If you don't want an early failure in your computer design, you must carefully choose the input and output capacitors. You can use low-ESR aluminum electrolytics, solid tantalums, or a great bank of MLCs. Make certain your design doesn't exceed the ripple-current ratings of the electrolytics, and be sure you specify surge-tested tantalums. Linear Technology's LTC1553 data sheet states that "low-cost, generic tantalums are known to have very short lives followed by explosive deaths in switching power-supply applications." Note that all the recommended application circuits for the products described here use multiple capacitors in parallel. The parallel connection is not to augment the capacitance, but rather to minimize the ESR.

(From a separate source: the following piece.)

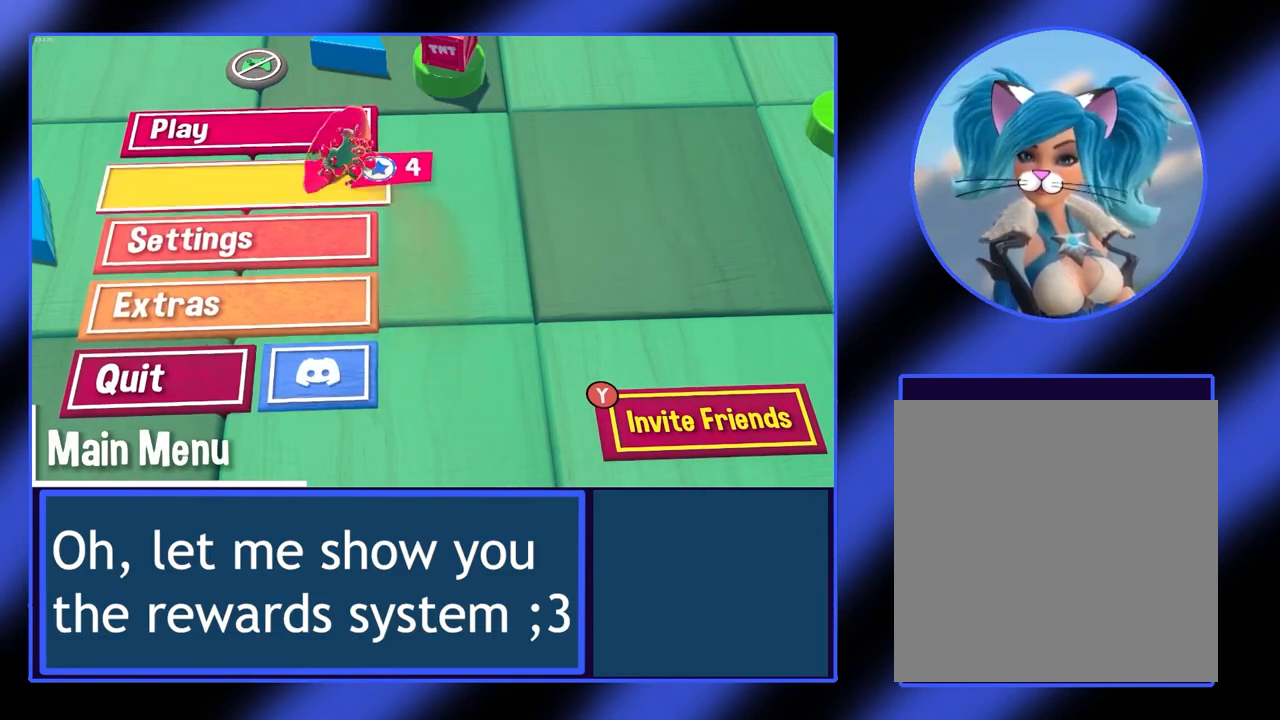
{"buttons": [], "left_stick": "center", "events": [[367, "R2", "up"]]}
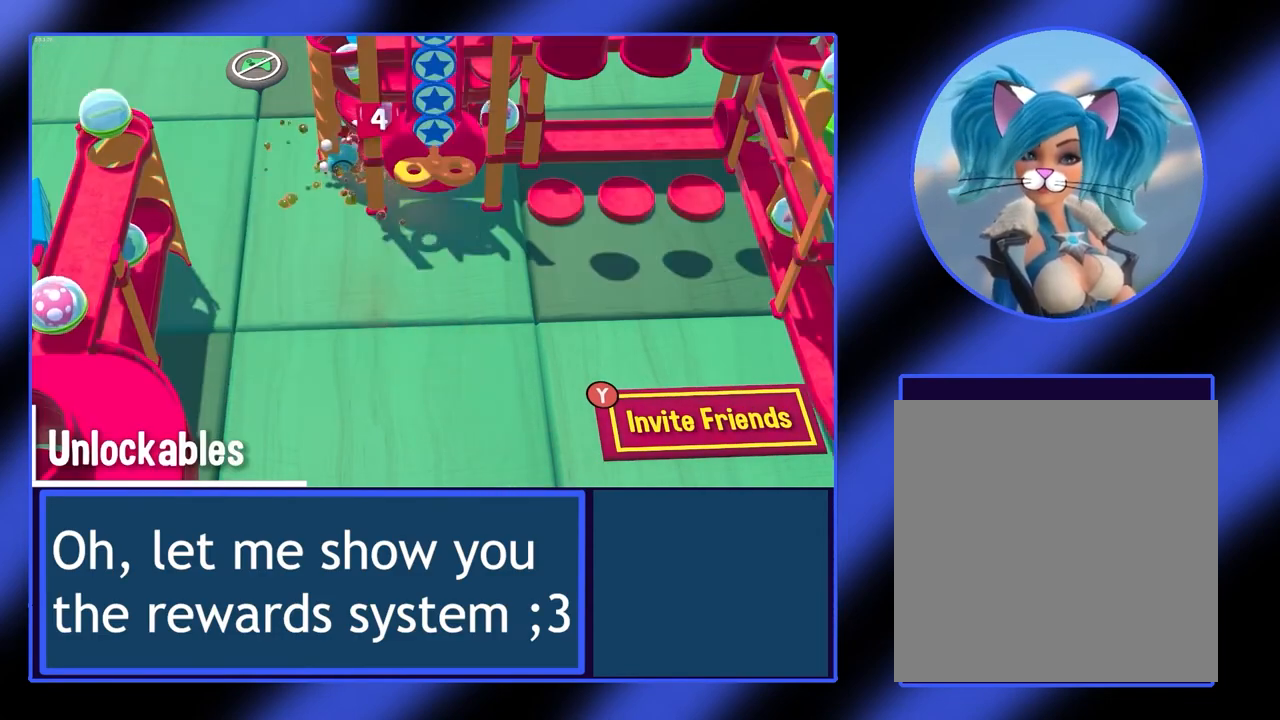
{"buttons": [], "left_stick": "center", "events": []}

In Reference 3, Bob Dobkin, vice president of engineering at Linear Technology, discusses the degradation with age of aluminum electrolytic capacitors: In short, the electrolyte dries out with time, and the ESR increases. Note that the ripple-current ratings for the aluminum capacitors are usually valid for only 2000 hours of operation. Dobkin strongly recommends using solid-tantalum capacitors, which don't have a wearout mechanism. Other industry experts maintain that aluminum electrolytics are just fine if you specify them conservatively. They agree that degradation is in-evitable, but so is the obsolescence of new computers, which become dino-saurs in a very short period.

Code sets output voltage

In Figure 2, the 4-bit code from the µP sets the regulator's output voltage to a value of 2.1 to 3.5V in 100-mV increments. Cherry sets each voltage 40 mV higher (2.14 to 3.54 mV), which makes sense if you think about interconnect and socketing losses. For 5-bit regulators, Intel specifies voltage levels of 1.8 to 2.05V in 50-mV increments and 2.1 to 3.5V in 100-mV increments. Some of the controllers in Table 1 conform strictly to the Intel requirement and supply only those voltages; others use the non-Intel, "throwaway" codes to generate voltages as low as 1.3V. For example, Cherry's CS-5155 extends the low end down to 1.34V. These controllers pave the way for future lower supply voltages.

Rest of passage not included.